[Joint position lists]
=======

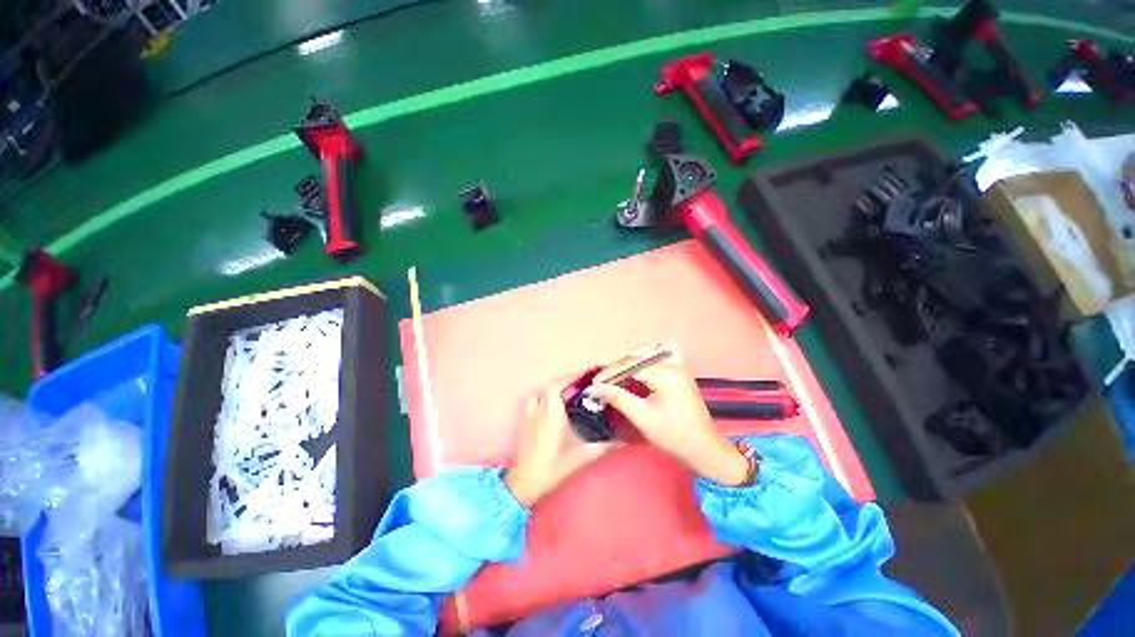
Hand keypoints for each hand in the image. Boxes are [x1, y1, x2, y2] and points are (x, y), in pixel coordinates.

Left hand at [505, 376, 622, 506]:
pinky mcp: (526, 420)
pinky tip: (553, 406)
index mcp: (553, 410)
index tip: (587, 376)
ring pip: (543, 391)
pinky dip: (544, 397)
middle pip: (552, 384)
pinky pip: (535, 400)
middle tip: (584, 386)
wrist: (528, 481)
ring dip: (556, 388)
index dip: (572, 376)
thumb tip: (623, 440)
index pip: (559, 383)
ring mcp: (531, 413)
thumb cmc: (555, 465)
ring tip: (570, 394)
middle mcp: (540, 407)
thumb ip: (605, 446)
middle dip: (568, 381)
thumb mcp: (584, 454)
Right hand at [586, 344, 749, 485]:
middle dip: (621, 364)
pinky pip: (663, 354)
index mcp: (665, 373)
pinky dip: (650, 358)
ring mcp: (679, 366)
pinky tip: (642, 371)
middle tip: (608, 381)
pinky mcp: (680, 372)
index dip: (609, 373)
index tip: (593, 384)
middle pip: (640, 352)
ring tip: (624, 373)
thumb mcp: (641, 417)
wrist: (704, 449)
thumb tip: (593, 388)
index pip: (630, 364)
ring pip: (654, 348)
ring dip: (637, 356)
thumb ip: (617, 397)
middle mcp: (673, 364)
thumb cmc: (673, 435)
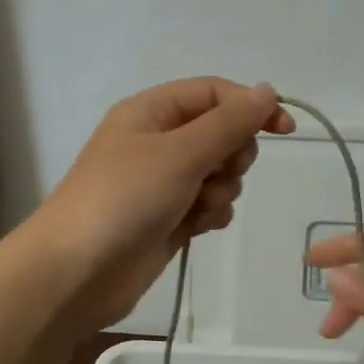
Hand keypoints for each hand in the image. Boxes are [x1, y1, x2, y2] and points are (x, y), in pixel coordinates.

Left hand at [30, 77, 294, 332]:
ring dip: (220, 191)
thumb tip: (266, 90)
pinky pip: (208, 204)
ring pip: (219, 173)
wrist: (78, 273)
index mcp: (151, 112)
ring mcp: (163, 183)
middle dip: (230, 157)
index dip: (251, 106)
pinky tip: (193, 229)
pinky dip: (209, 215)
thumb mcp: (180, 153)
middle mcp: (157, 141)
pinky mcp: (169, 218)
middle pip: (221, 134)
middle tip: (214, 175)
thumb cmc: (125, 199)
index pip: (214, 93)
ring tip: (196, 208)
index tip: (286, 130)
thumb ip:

=======

What is needed is every entry written out word for word, with no pictures.

Exercise output:
Hand keypoints for each hand in the image. Boxes are [x1, y1, x2, y2] and points are (x, y), in pixel coordinates.

Left hand at [505, 376, 622, 506]:
pinky mcp: (526, 420)
pinky tip: (553, 406)
index mcp: (553, 410)
index tip: (587, 376)
ring pip: (543, 391)
pinky dip: (544, 397)
middle pip: (552, 384)
pinky pip: (535, 400)
middle tip: (584, 386)
wrist: (528, 481)
ring dip: (556, 388)
index dip: (572, 376)
thumb tip: (623, 440)
index pip: (559, 383)
ring mcp: (531, 413)
thumb cmc: (555, 465)
ring tip: (570, 394)
middle mcp: (540, 407)
thumb ip: (605, 446)
middle dip: (568, 381)
thumb mcp: (584, 454)
Right hand at [586, 344, 749, 485]:
middle dip: (621, 364)
pinky pip: (663, 354)
index mcp: (665, 373)
pinky dip: (650, 358)
ring mcp: (679, 366)
pinky tip: (642, 371)
middle tip: (608, 381)
pinky mcp: (680, 372)
index dip: (609, 373)
index tip: (593, 384)
middle pip: (640, 352)
ring tip: (624, 373)
thumb mcp: (641, 417)
wrist: (704, 449)
thumb tip: (593, 388)
index pip: (630, 364)
ring pip: (654, 348)
ring dip: (637, 356)
thumb ip: (617, 397)
middle mcp: (673, 364)
thumb cmc: (673, 435)
Hand keypoints for each hand in the image. Boxes are [x1, y1, x2, y2] and points are (x, y), in pixel coordinates.

Left hand at [30, 77, 294, 332]:
ring dip: (220, 191)
thumb tip: (266, 90)
pinky pip: (208, 204)
ring pip: (219, 173)
wrist: (78, 273)
index mcp: (151, 112)
ring mcp: (163, 183)
middle dip: (230, 157)
index dip: (251, 106)
pinky tip: (193, 229)
pinky dip: (209, 215)
thumb mcp: (180, 153)
middle mcp: (157, 141)
pinky mcp: (169, 218)
middle pip: (221, 134)
middle tip: (214, 175)
thumb cmc: (125, 199)
index pip: (214, 93)
ring tip: (196, 208)
index tip: (286, 130)
thumb ip:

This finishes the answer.